:: Document text ::
Monday, June 1, 2015

Bosan

Writing can be so boring. I even find it a daunting task. However badly I want to be a food blogger, or an author, I just can't apply the discipline of writing -despite the rewarding feeing afterwards. Watching movies almost every time works better than blogging, sadly. And so I get caught up in the passive behavior instead of a more stimulating one. 

Up to one extent that I simply can't take it anymore. My head is too full, questioning a lot of things. Those questions seemed to crash one another inside the brain, waiting to be answered, or at least cared. 

Life is a simply complicated. There are not much changes. As much as people want to change, they stay the same. I stay the same, with more or less the same complication. I just knew that I got my reality check, most of the times in both "panggilan hidup" and "pasangan hidup". Life threw me to a different world, the one that I have never imagined before. 

It is hard, but it is also easy. It is just full of contradiction. You want to be thankful, yet things get tough many times. You want to make impact at work, but the situation is quite toxic you know you'll get affected. You want to be rational, but you can't help being too emotional. And so on and the opposite. 

So you get confused most of the times. And I am not sure if that is a good sign, or a bad sign. There are just way too many things you want to achieve but you need to face the ugly truth that it is not happening. You want to be extraordinary, but you like the ordinary. 

Or maybe it is the humane part of life, or of human. Human just don't change. Human just like to stay comfortable. 

Or it may not. 

I am seriously not sure. I get even more confused the more I write.
:::
:: Listed entries ::
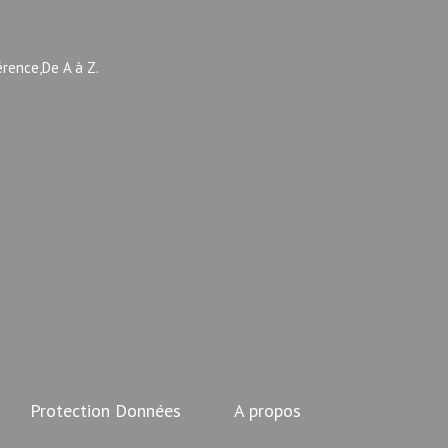
érence,De A à Z.
Protection Données
A propos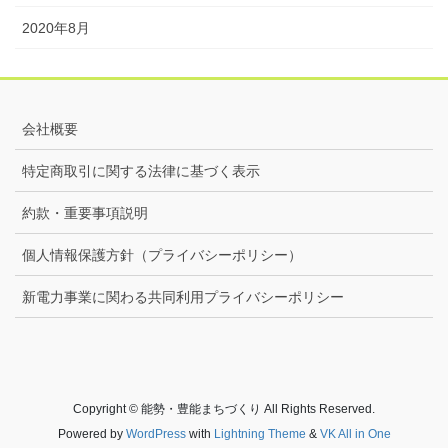
2020年8月
会社概要
特定商取引に関する法律に基づく表示
約款・重要事項説明
個人情報保護方針（プライバシーポリシー）
新電力事業に関わる共同利用プライバシーポリシー
Copyright © 能勢・豊能まちづくり All Rights Reserved.
Powered by
WordPress
with
Lightning Theme
&
VK All in One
:::
Exercises to complete:
1) Retype the blog post above from "Monday, June 1, 2015" up to and including "more stimulating one.".
2) Using the blog post above, decide whether each statement agrees with it, and for each one answer yes or no along with the deciding words, quoted exactly: (a) The writer finds that watching movies almost every time works better than blogging. (b) The writer says life has brought many changes. (c) The writer feels clearer the more they write.

Solutions to each task:
1)
Monday, June 1, 2015

Bosan

Writing can be so boring. I even find it a daunting task. However badly I want to be a food blogger, or an author, I just can't apply the discipline of writing -despite the rewarding feeing afterwards. Watching movies almost every time works better than blogging, sadly. And so I get caught up in the passive behavior instead of a more stimulating one.

2)
(a) Yes: "Watching movies almost every time works better than blogging, sadly."
(b) No: "There are not much changes."
(c) No: "I get even more confused the more I write."